__Excerpted records__.
━━━━

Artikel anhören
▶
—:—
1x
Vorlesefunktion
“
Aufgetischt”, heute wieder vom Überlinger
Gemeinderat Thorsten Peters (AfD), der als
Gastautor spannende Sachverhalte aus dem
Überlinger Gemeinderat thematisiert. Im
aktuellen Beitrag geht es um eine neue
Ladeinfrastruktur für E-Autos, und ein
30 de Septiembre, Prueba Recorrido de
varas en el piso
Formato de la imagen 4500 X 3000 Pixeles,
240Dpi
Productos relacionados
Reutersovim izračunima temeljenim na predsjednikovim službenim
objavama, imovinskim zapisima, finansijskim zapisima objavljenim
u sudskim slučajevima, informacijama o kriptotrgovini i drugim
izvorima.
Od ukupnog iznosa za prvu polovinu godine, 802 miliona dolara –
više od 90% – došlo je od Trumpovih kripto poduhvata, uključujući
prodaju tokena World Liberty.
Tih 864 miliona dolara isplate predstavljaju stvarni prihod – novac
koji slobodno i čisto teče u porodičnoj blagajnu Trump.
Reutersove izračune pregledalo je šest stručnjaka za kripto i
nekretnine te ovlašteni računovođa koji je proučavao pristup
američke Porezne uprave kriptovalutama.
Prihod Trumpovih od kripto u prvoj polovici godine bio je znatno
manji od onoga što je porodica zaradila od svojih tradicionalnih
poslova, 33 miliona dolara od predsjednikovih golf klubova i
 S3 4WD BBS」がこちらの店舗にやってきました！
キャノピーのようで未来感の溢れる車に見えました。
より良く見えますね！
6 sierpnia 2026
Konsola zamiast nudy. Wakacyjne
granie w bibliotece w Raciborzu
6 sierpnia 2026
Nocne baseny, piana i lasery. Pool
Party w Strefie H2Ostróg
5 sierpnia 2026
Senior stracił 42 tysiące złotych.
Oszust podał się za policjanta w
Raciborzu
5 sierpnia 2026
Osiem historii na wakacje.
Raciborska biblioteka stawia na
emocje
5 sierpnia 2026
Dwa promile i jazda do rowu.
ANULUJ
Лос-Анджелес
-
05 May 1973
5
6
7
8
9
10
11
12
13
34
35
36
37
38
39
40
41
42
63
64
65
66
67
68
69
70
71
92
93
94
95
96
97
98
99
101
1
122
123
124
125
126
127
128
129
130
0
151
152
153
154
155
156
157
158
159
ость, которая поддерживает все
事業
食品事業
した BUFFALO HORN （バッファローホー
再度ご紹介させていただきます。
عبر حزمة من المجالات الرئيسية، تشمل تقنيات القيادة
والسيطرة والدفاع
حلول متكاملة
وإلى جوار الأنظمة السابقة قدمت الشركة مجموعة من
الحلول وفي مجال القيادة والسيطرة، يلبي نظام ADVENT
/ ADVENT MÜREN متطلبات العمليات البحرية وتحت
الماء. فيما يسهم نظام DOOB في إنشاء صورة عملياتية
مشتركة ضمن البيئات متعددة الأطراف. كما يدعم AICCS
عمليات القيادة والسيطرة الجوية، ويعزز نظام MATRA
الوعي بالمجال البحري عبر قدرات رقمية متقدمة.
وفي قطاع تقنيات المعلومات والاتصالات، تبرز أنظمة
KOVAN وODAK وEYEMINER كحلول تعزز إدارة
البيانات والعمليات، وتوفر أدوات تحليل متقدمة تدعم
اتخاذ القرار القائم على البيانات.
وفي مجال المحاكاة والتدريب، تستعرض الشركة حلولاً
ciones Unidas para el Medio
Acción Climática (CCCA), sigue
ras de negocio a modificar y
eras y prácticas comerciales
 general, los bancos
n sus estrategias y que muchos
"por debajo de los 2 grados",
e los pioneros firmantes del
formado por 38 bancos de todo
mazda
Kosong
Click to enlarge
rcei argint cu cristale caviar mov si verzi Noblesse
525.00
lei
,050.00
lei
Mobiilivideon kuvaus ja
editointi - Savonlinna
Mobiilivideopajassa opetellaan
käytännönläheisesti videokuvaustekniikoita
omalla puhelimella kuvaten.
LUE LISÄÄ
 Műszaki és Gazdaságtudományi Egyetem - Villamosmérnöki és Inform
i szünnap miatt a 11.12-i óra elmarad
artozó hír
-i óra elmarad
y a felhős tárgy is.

━━━━

__Work task__. Reproduce the data in its entirety, matching each character.

__Response for this exercise__.
Artikel anhören
▶
—:—
1x
Vorlesefunktion
“
Aufgetischt”, heute wieder vom Überlinger
Gemeinderat Thorsten Peters (AfD), der als
Gastautor spannende Sachverhalte aus dem
Überlinger Gemeinderat thematisiert. Im
aktuellen Beitrag geht es um eine neue
Ladeinfrastruktur für E-Autos, und ein
30 de Septiembre, Prueba Recorrido de
varas en el piso
Formato de la imagen 4500 X 3000 Pixeles,
240Dpi
Productos relacionados
Reutersovim izračunima temeljenim na predsjednikovim službenim
objavama, imovinskim zapisima, finansijskim zapisima objavljenim
u sudskim slučajevima, informacijama o kriptotrgovini i drugim
izvorima.
Od ukupnog iznosa za prvu polovinu godine, 802 miliona dolara –
više od 90% – došlo je od Trumpovih kripto poduhvata, uključujući
prodaju tokena World Liberty.
Tih 864 miliona dolara isplate predstavljaju stvarni prihod – novac
koji slobodno i čisto teče u porodičnoj blagajnu Trump.
Reutersove izračune pregledalo je šest stručnjaka za kripto i
nekretnine te ovlašteni računovođa koji je proučavao pristup
američke Porezne uprave kriptovalutama.
Prihod Trumpovih od kripto u prvoj polovici godine bio je znatno
manji od onoga što je porodica zaradila od svojih tradicionalnih
poslova, 33 miliona dolara od predsjednikovih golf klubova i
 S3 4WD BBS」がこちらの店舗にやってきました！
キャノピーのようで未来感の溢れる車に見えました。
より良く見えますね！
6 sierpnia 2026
Konsola zamiast nudy. Wakacyjne
granie w bibliotece w Raciborzu
6 sierpnia 2026
Nocne baseny, piana i lasery. Pool
Party w Strefie H2Ostróg
5 sierpnia 2026
Senior stracił 42 tysiące złotych.
Oszust podał się za policjanta w
Raciborzu
5 sierpnia 2026
Osiem historii na wakacje.
Raciborska biblioteka stawia na
emocje
5 sierpnia 2026
Dwa promile i jazda do rowu.
ANULUJ
Лос-Анджелес
-
05 May 1973
5
6
7
8
9
10
11
12
13
34
35
36
37
38
39
40
41
42
63
64
65
66
67
68
69
70
71
92
93
94
95
96
97
98
99
101
1
122
123
124
125
126
127
128
129
130
0
151
152
153
154
155
156
157
158
159
ость, которая поддерживает все
事業
食品事業
した BUFFALO HORN （バッファローホー
再度ご紹介させていただきます。
عبر حزمة من المجالات الرئيسية، تشمل تقنيات القيادة
والسيطرة والدفاع
حلول متكاملة
وإلى جوار الأنظمة السابقة قدمت الشركة مجموعة من
الحلول وفي مجال القيادة والسيطرة، يلبي نظام ADVENT
/ ADVENT MÜREN متطلبات العمليات البحرية وتحت
الماء. فيما يسهم نظام DOOB في إنشاء صورة عملياتية
مشتركة ضمن البيئات متعددة الأطراف. كما يدعم AICCS
عمليات القيادة والسيطرة الجوية، ويعزز نظام MATRA
الوعي بالمجال البحري عبر قدرات رقمية متقدمة.
وفي قطاع تقنيات المعلومات والاتصالات، تبرز أنظمة
KOVAN وODAK وEYEMINER كحلول تعزز إدارة
البيانات والعمليات، وتوفر أدوات تحليل متقدمة تدعم
اتخاذ القرار القائم على البيانات.
وفي مجال المحاكاة والتدريب، تستعرض الشركة حلولاً
ciones Unidas para el Medio
Acción Climática (CCCA), sigue
ras de negocio a modificar y
eras y prácticas comerciales
 general, los bancos
n sus estrategias y que muchos
"por debajo de los 2 grados",
e los pioneros firmantes del
formado por 38 bancos de todo
mazda
Kosong
Click to enlarge
rcei argint cu cristale caviar mov si verzi Noblesse
525.00
lei
,050.00
lei
Mobiilivideon kuvaus ja
editointi - Savonlinna
Mobiilivideopajassa opetellaan
käytännönläheisesti videokuvaustekniikoita
omalla puhelimella kuvaten.
LUE LISÄÄ
 Műszaki és Gazdaságtudományi Egyetem - Villamosmérnöki és Inform
i szünnap miatt a 11.12-i óra elmarad
artozó hír
-i óra elmarad
y a felhős tárgy is.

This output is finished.